══ DATA RECORDS ══

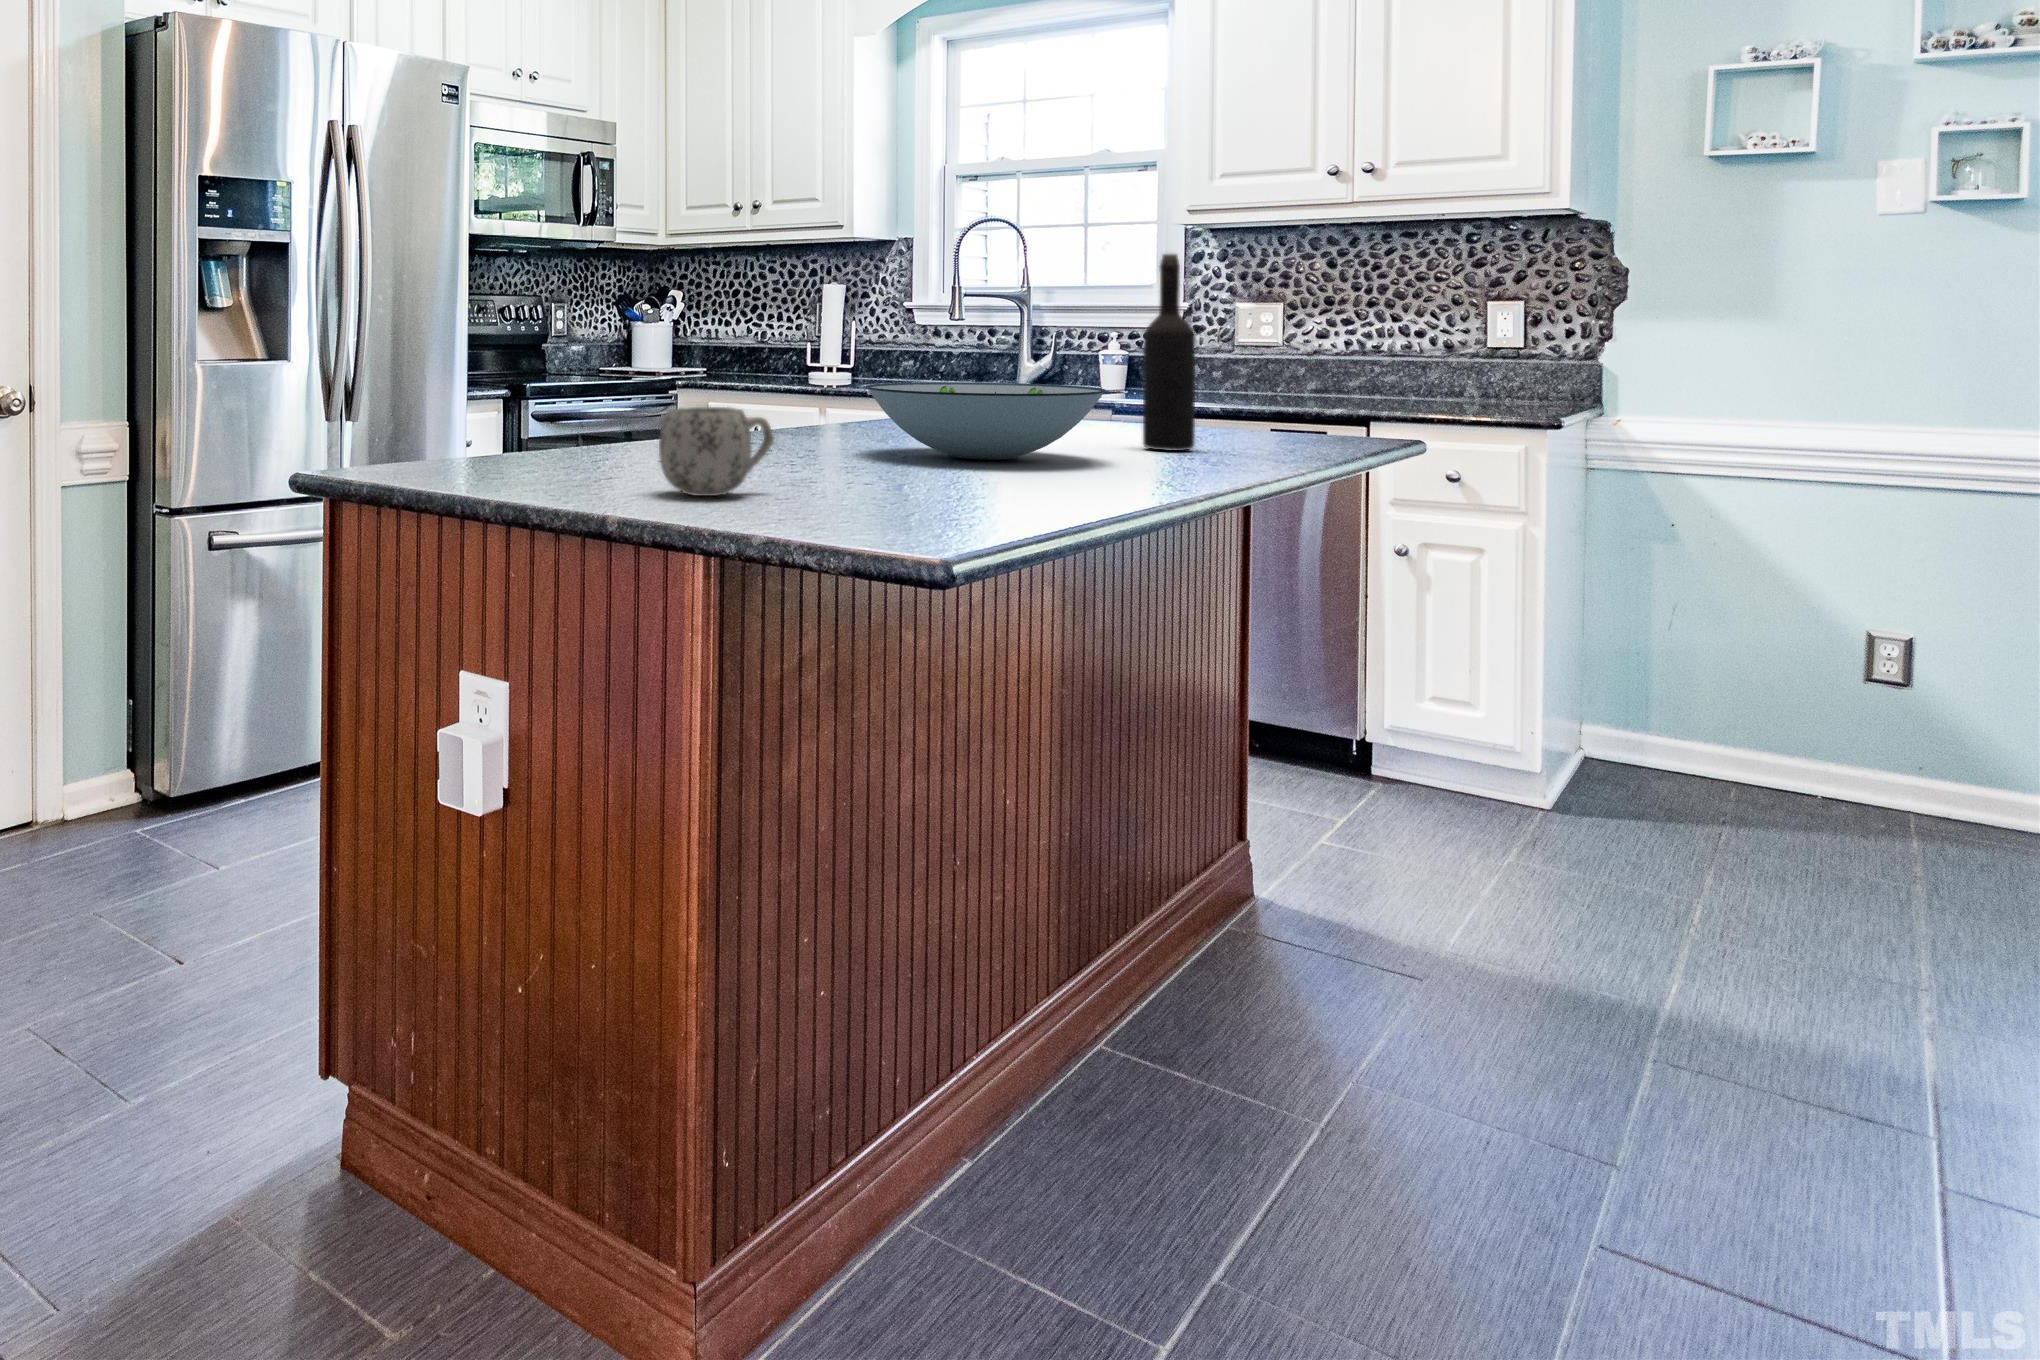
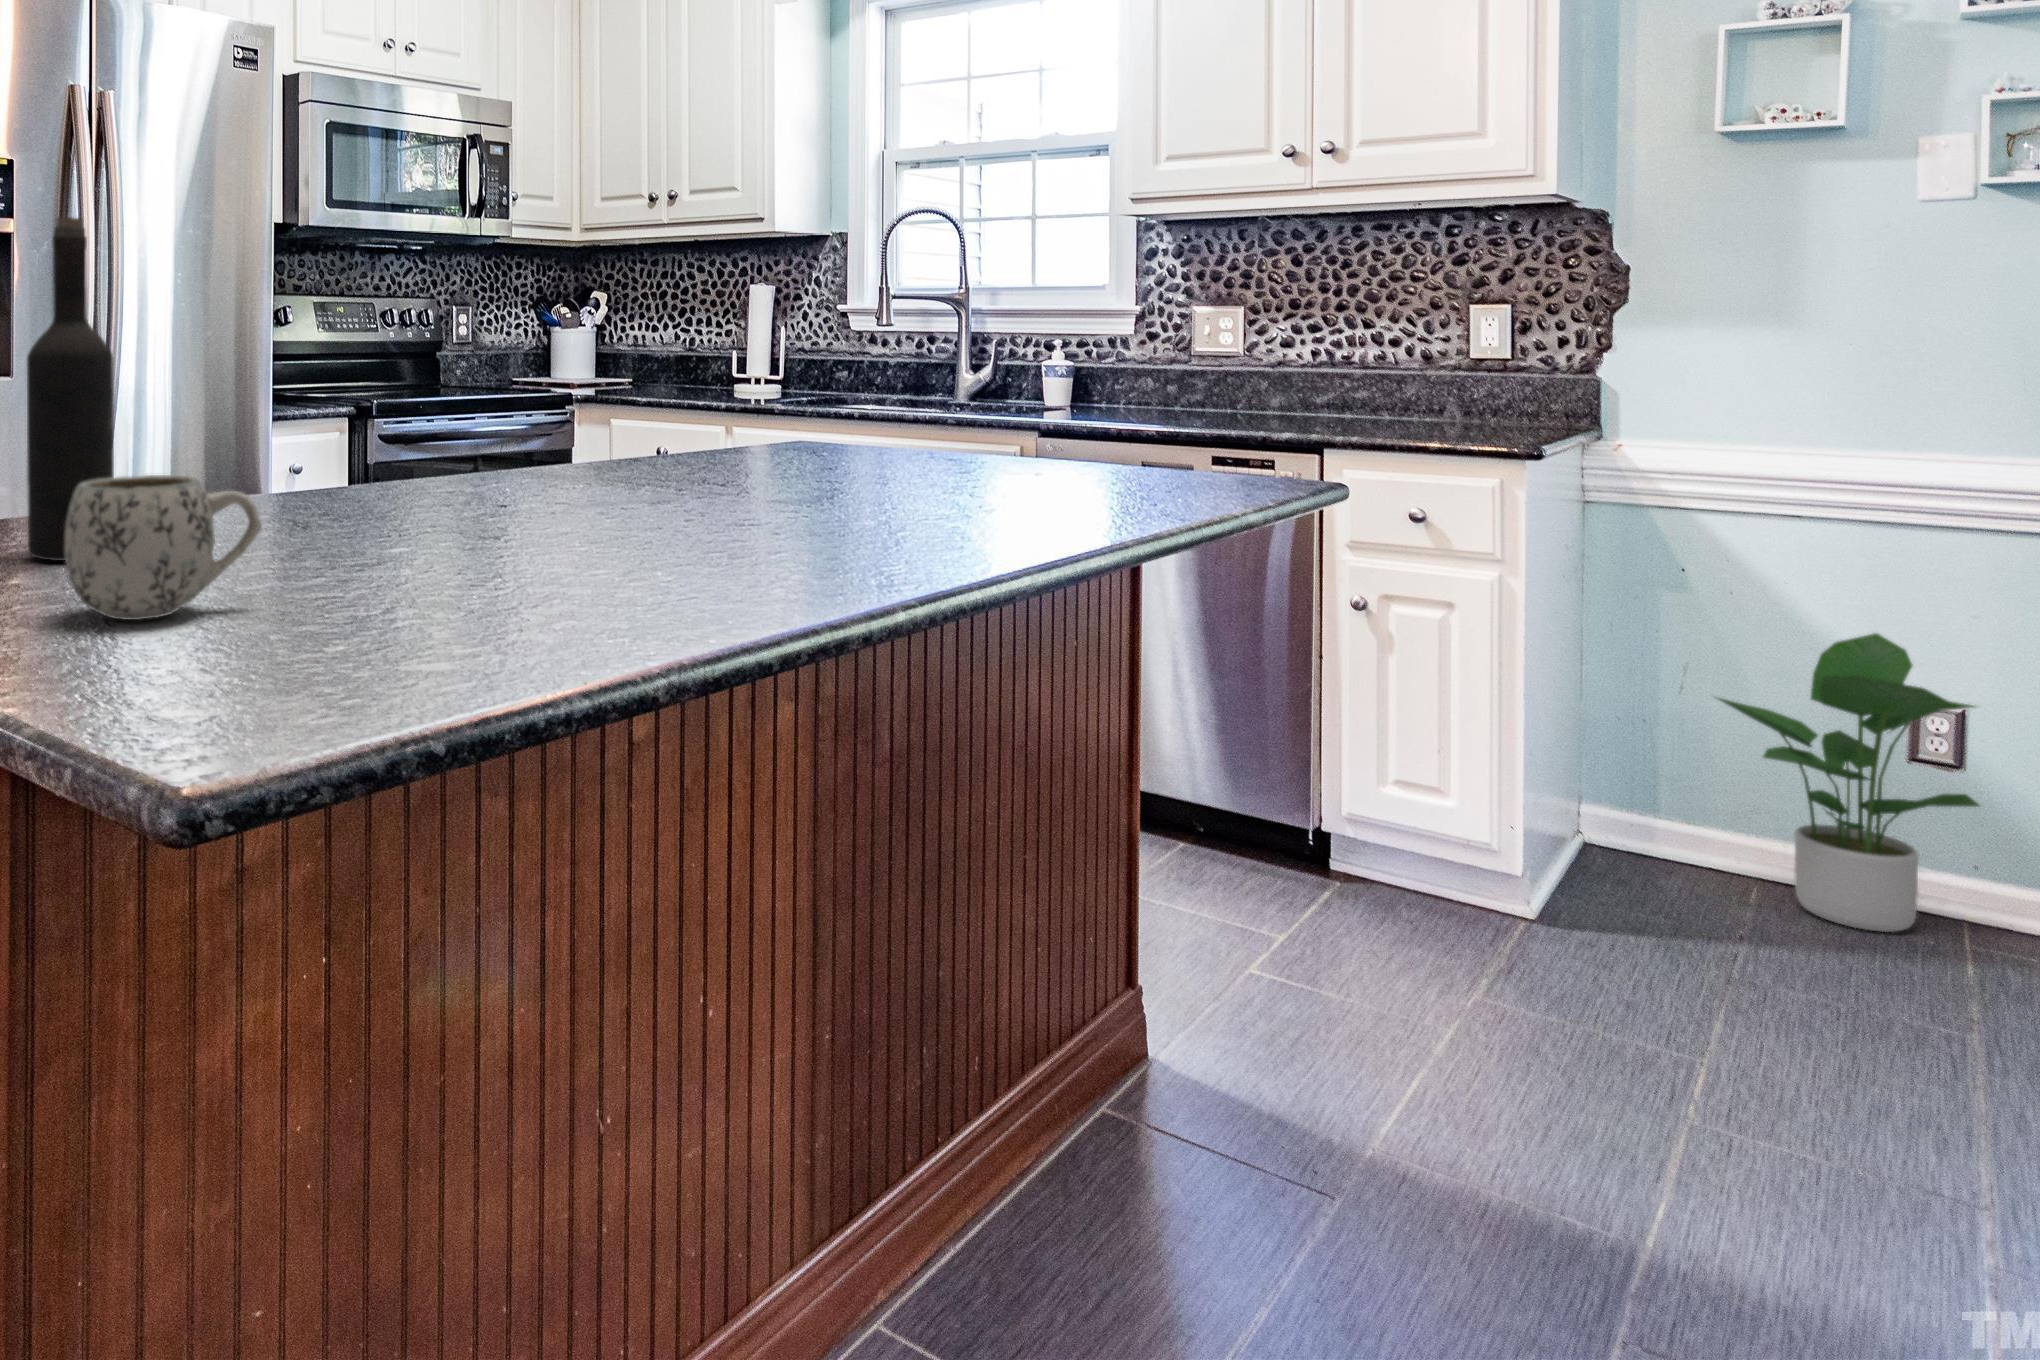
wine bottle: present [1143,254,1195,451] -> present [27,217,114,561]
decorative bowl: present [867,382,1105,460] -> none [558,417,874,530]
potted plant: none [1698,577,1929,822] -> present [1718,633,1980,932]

═══
══ DATA RECORDS ══

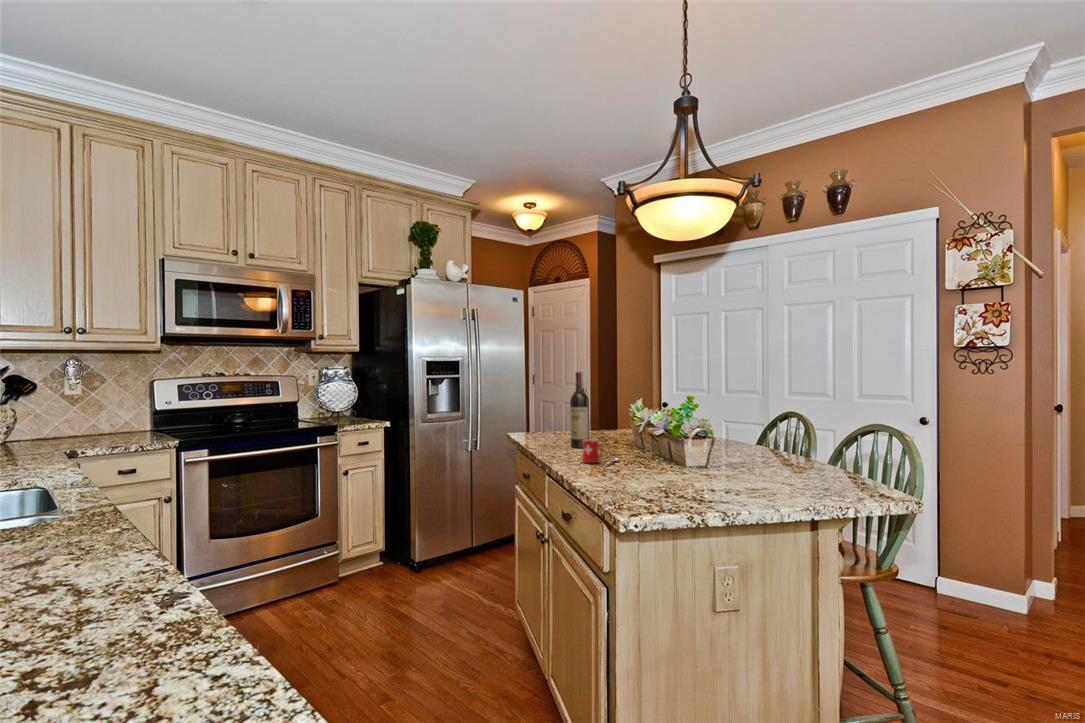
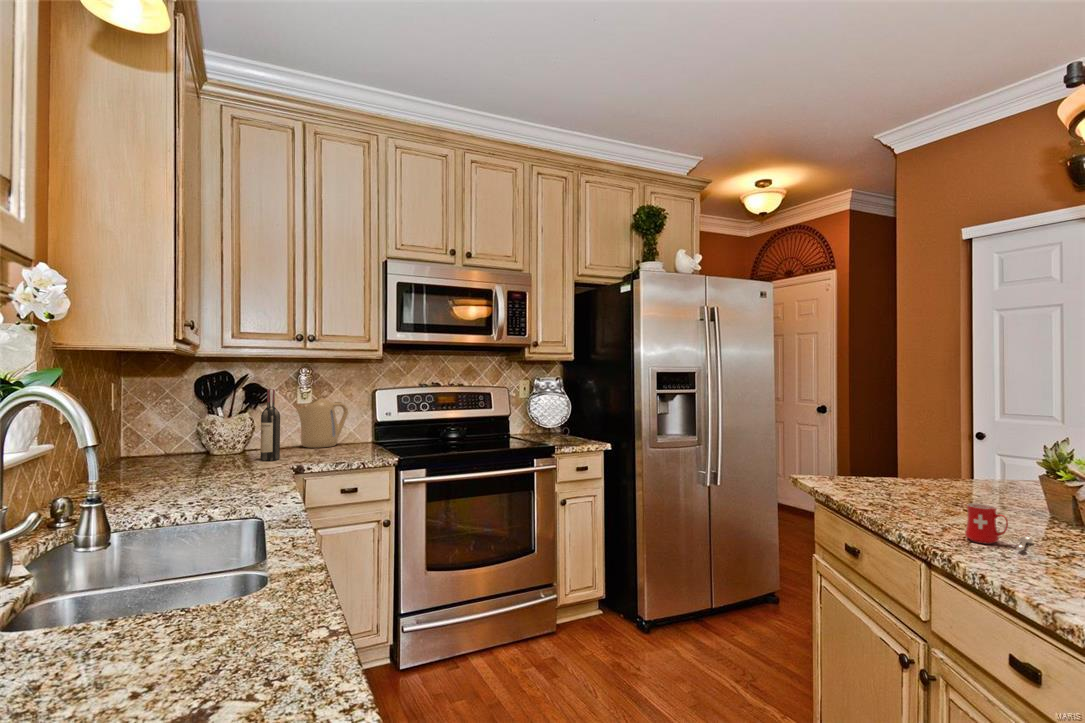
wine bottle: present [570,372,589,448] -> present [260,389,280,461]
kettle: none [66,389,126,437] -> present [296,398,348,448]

═══
══ DATA RECORDS ══

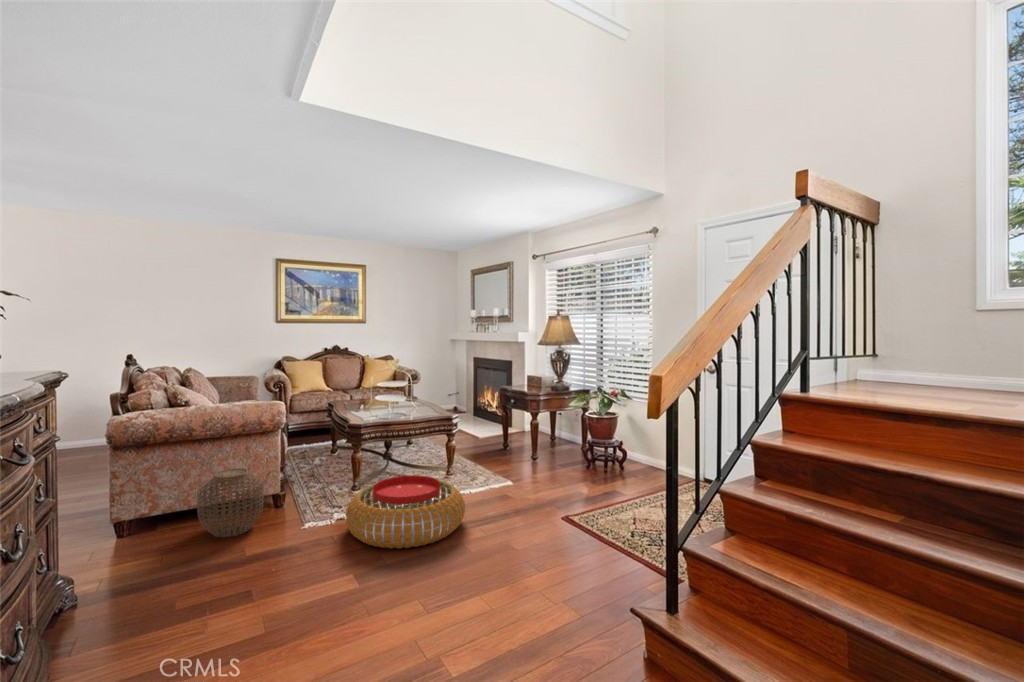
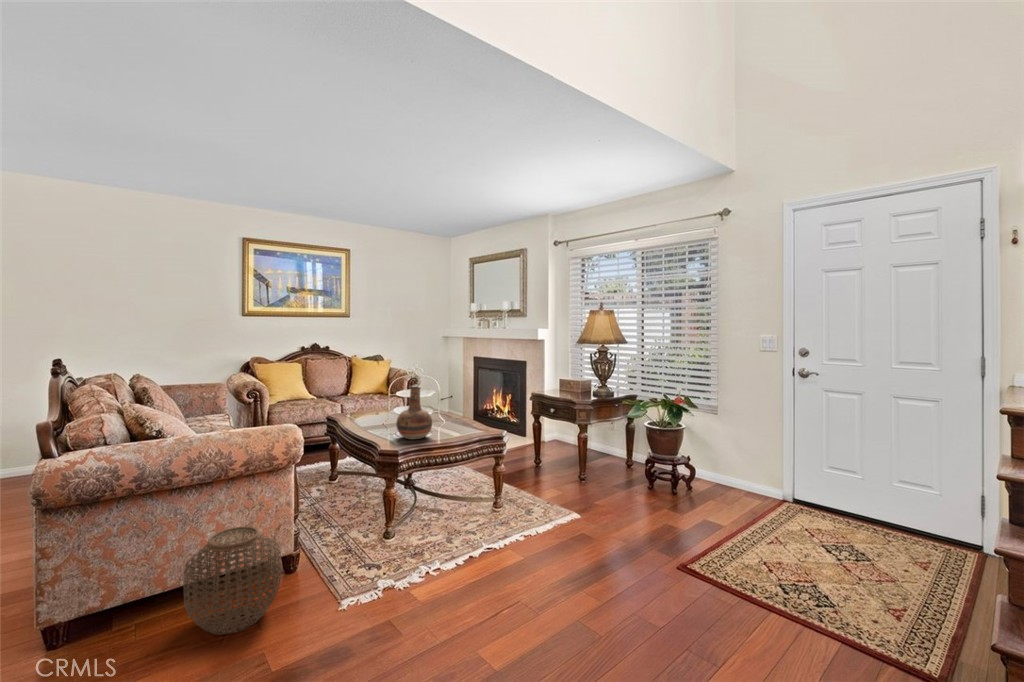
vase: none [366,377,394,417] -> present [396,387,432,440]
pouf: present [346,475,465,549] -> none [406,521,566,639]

═══

# BRIEF
Using the entries above, give again exactly the lines from the line holding "wine bottle: present [1143,254,1195,451]" through the line holding "potted plant: none". Include both end lines and nothing else.

# RESPONSE TO THIS TASK
wine bottle: present [1143,254,1195,451] -> present [27,217,114,561]
decorative bowl: present [867,382,1105,460] -> none [558,417,874,530]
potted plant: none [1698,577,1929,822] -> present [1718,633,1980,932]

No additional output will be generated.